3- Look for the URLs validity
Phishing scams often lie under resourced URLs, through which consumer visits allow the other party to trespass their security gate, and easily take hold of their information, and crack through it. Cyber criminals often adopt a on-the-downlow method of promoting their activity that allows them to mitigate through the web without drawing attention that could have their links blacklisted. Look for the https// entry in the beginning of any URL you navigate to, as well as the “lock” sign at the end of the search bar. Mischievous URLs pass under a different coding system that lacks validity on the web, which is usually indicated in the absence of the https// entry in the link.
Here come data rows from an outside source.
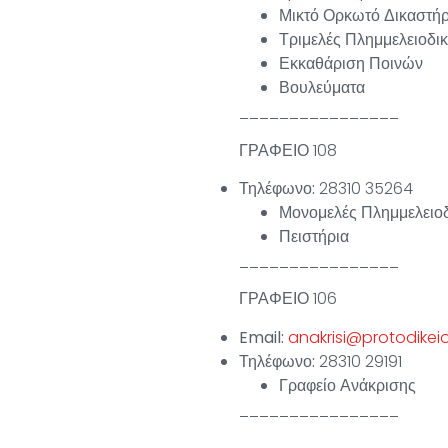
Μικτό Ορκωτό Δικαστήρ
Τριμελές Πλημμελειοδικ
Εκκαθάριση Ποινών
Βουλεύματα
________________
ΓΡΑΦΕΙΟ 108
Τηλέφωνο:
28310 35264
Μονομελές Πλημμελειοδ
Πειστήρια
________________
ΓΡΑΦΕΙΟ 106
Email:
anakrisi@protodikei
Τηλέφωνο:
28310 29191
Γραφείο Ανάκρισης
________________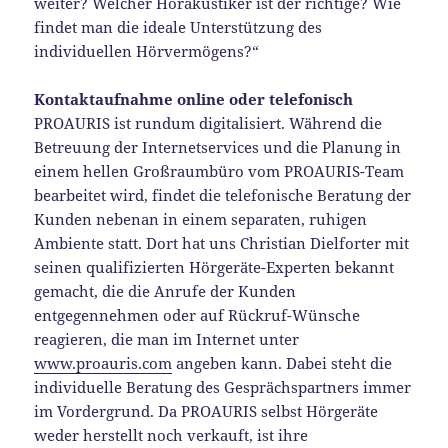
weiter? Welcher Hörakustiker ist der richtige? Wie
findet man die ideale Unterstützung des
individuellen Hörvermögens?“
Kontaktaufnahme online oder telefonisch
PROAURIS ist rundum digitalisiert. Während die
Betreuung der Internetservices und die Planung in
einem hellen Großraumbüro vom PROAURIS-Team
bearbeitet wird, findet die telefonische Beratung der
Kunden nebenan in einem separaten, ruhigen
Ambiente statt. Dort hat uns Christian Dielforter mit
seinen qualifizierten Hörgeräte-Experten bekannt
gemacht, die die Anrufe der Kunden
entgegennehmen oder auf Rückruf-Wünsche
reagieren, die man im Internet unter
www.proauris.com
angeben kann. Dabei steht die
individuelle Beratung des Gesprächspartners immer
im Vordergrund. Da PROAURIS selbst Hörgeräte
weder herstellt noch verkauft, ist ihre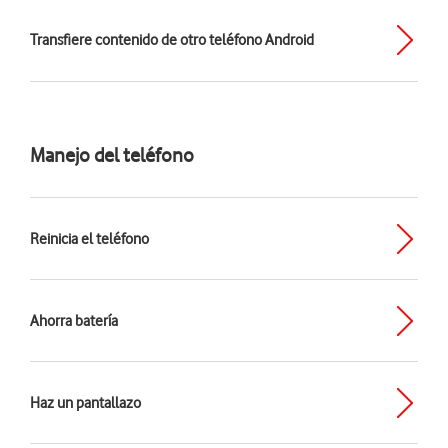
Transfiere contenido de otro teléfono Android
Manejo del teléfono
Reinicia el teléfono
Ahorra batería
Haz un pantallazo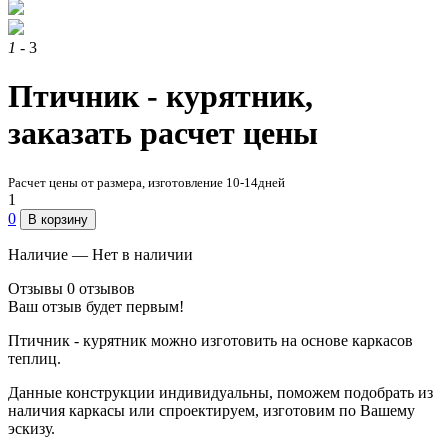
1
- 3
Птичник - курятник,
заказать расчет цены
Расчет цены от размера, изготовление 10-14дней
1
0
В корзину
Наличие — Нет в наличии
Отзывы
0 отзывов
Ваш отзыв будет первым!
Птичник - курятник можно изготовить на основе каркасов
теплиц.
Данные конструкции индивидуальны, поможем подобрать из
наличия каркасы или спроектируем, изготовим по Вашему
эскизу.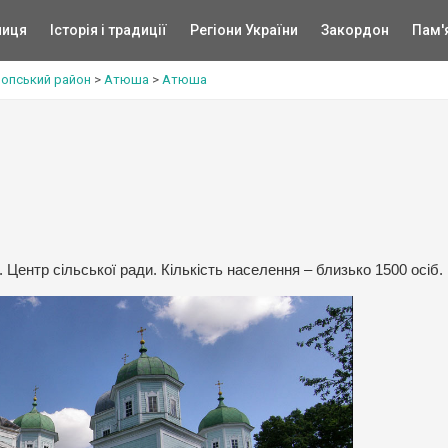
ниця
Історія і традиції
Регіони України
Закордон
Пам'
опський район
>
Атюша
>
Атюша
Центр сільської ради. Кількість населення – близько 1500 осіб.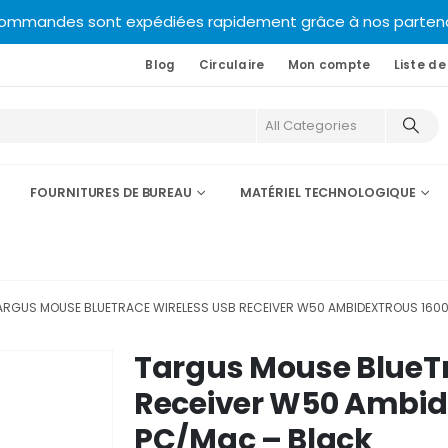
commandes sont expédiées rapidement grâce à nos partenair
Blog
Circulaire
Mon compte
Liste de
FOURNITURES DE BUREAU
MATÉRIEL TECHNOLOGIQUE
ARGUS MOUSE BLUETRACE WIRELESS USB RECEIVER W50 AMBIDEXTROUS 1600
Targus Mouse BlueTr
Receiver W50 Ambid
PC/Mac – Black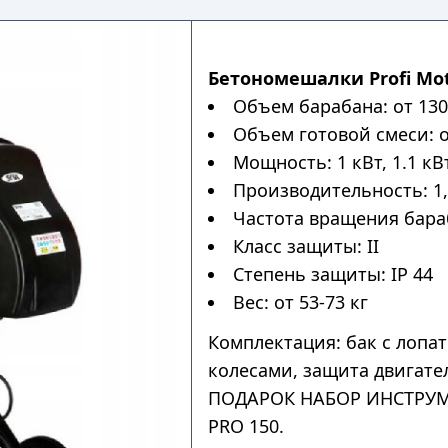
Бетономешалки Profi Mo
Объем барабана: от 130
Объем готовой смеси: о
Мощность: 1 кВт, 1.1 кВт
Производительность: 1,
Частота вращения бараб
Класс защиты: II
Степень защиты: IP 44
Вес: от 53-73 кг
Комплектация: бак с лопат
колесами, защита двигате
ПОДАРОК НАБОР ИНСТРУМЕНТ
PRO 150.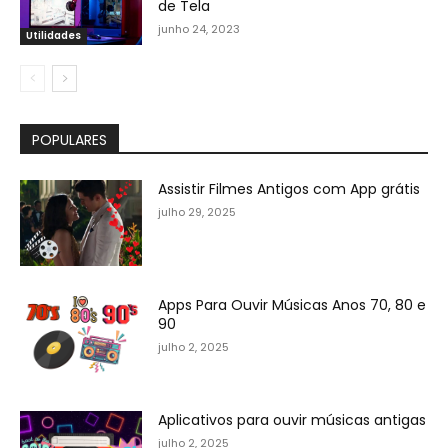
de Tela
junho 24, 2023
Utilidades
POPULARES
Assistir Filmes Antigos com App grátis
julho 29, 2025
Apps Para Ouvir Músicas Anos 70, 80 e
90
julho 2, 2025
Aplicativos para ouvir músicas antigas
julho 2, 2025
4- “Privacy Policies” are the key
Keep your horizons wide open
Reliability on cybersecurity solutions no longer serves as a stable shield from cyber fraud. Staying updated on the latest of fintech news gives you a deeper insight on the constant evolvement of technology, and grows your awareness on methods through which they can be abused. That’s how you best maintain your personal safety without the unnecessary shunning/avoidance of e-payment solutions.